In early 1883, Sutherland partnered with 20-year-old James Ogden in committing armed robberies and engaging in other bushranging activities in and around Epping Forest. As a result of their "reign of terror", they became known as the Epping desperadoes, and the government offered a reward for their apprehension. Their crime spree culminated in the murder of two men: telegraph linesman William Wilson and mail coach driver Alfred Holman. Wilson was shot after leaving his home, which the bushrangers subsequently burned down, while Holman was shot as he drove his cart through the forest. Sutherland and Ogden were known to sing bush ballads about Ned Kelly and his gang, and according to The Mercury, they committed crimes "in a state of imaginative imitation of [the Kelly gang], almost believing themselves to be identical with those bushrangers".

==Capture and execution==
Sutherland and Ogden were captured soon after Holman's body was discovered and were subsequently tried for murder at the Supreme Court of Tasmania. During the trial, Sutherland accepted the charges against him and expressed little remorse, suggesting that his harsh experiences growing up justified his actions.
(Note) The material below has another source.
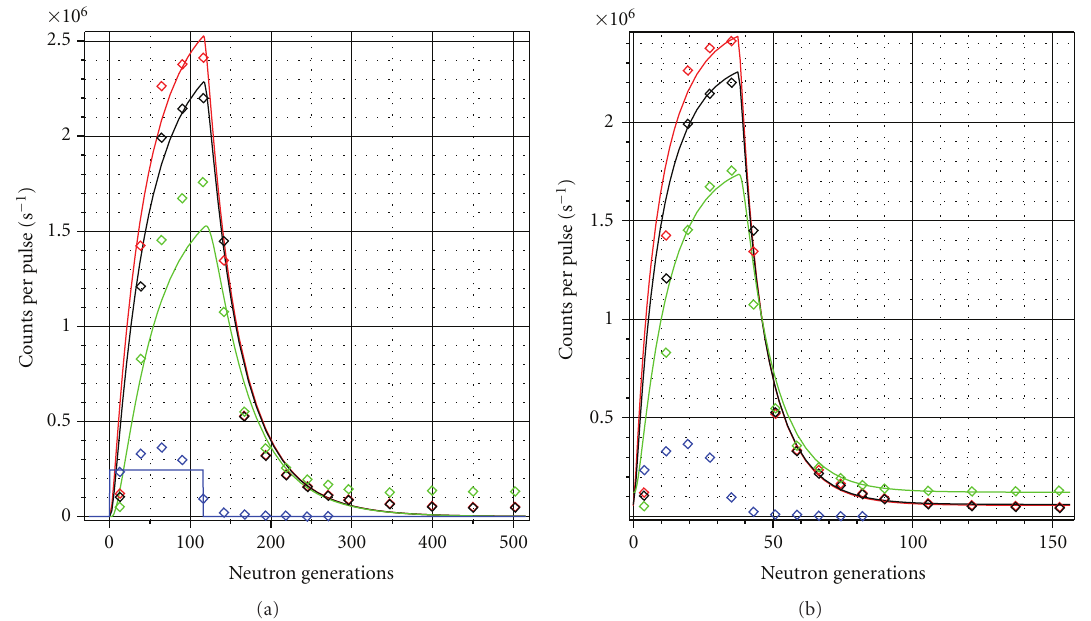
Figure 10: Comparison of the analytical results gained with the analytical solution of the time dependent di ff usion equation (one-group— (a), two-group—(b)) with the experimental results for the SC3A configuration of the YALINA-Booster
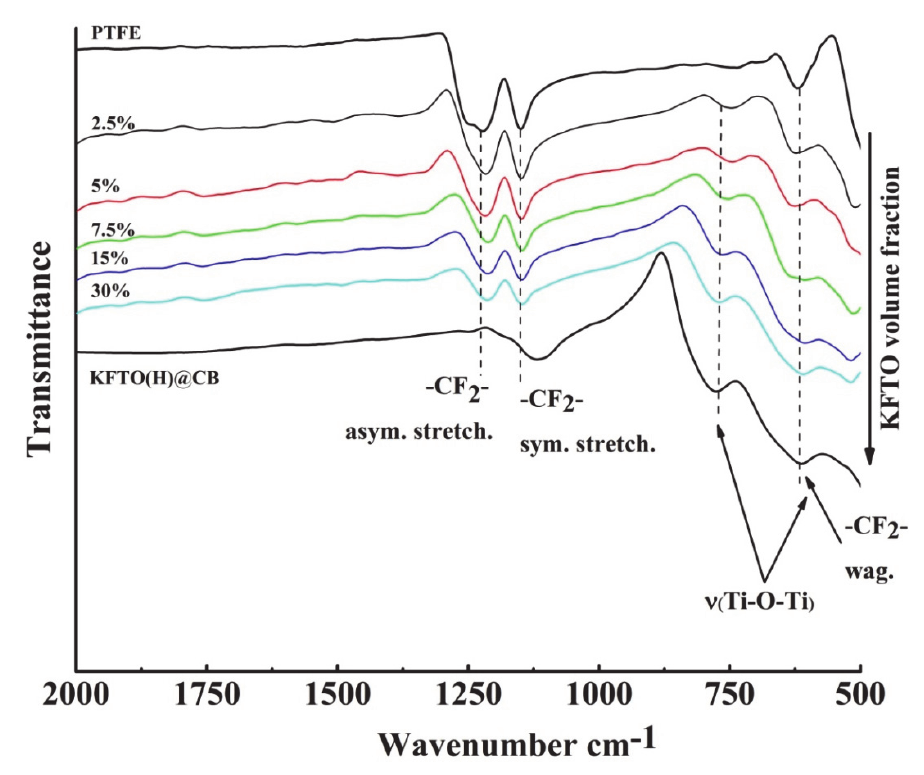
Figure 4. FTIR spectra of PTFE, KFTO(H)@CB, and polymer matrix composites based on them. Scanning electron microscopy (SEM) images of a fractured cross-section of PTFE/KFTO(H)@CB composites with 30 vol.% ceramic filler in the polymer matrix are shown in Figure 5a,b. KFTO(H)@CB filler particles with dimensions less than 1 µ m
The Examiner concluded that Sutherland had not "the smallest atom of humanity". When the jury retired to consider their verdict, Sutherland said aloud, "What do those bloody fools want to consider about? I've shot the man, isn't that enough?" The jury found Sutherland and Ogden guilty, and they were executed in Hobart on 4 June 1883. Sutherland's final words were, "It's no use feeling sorry now."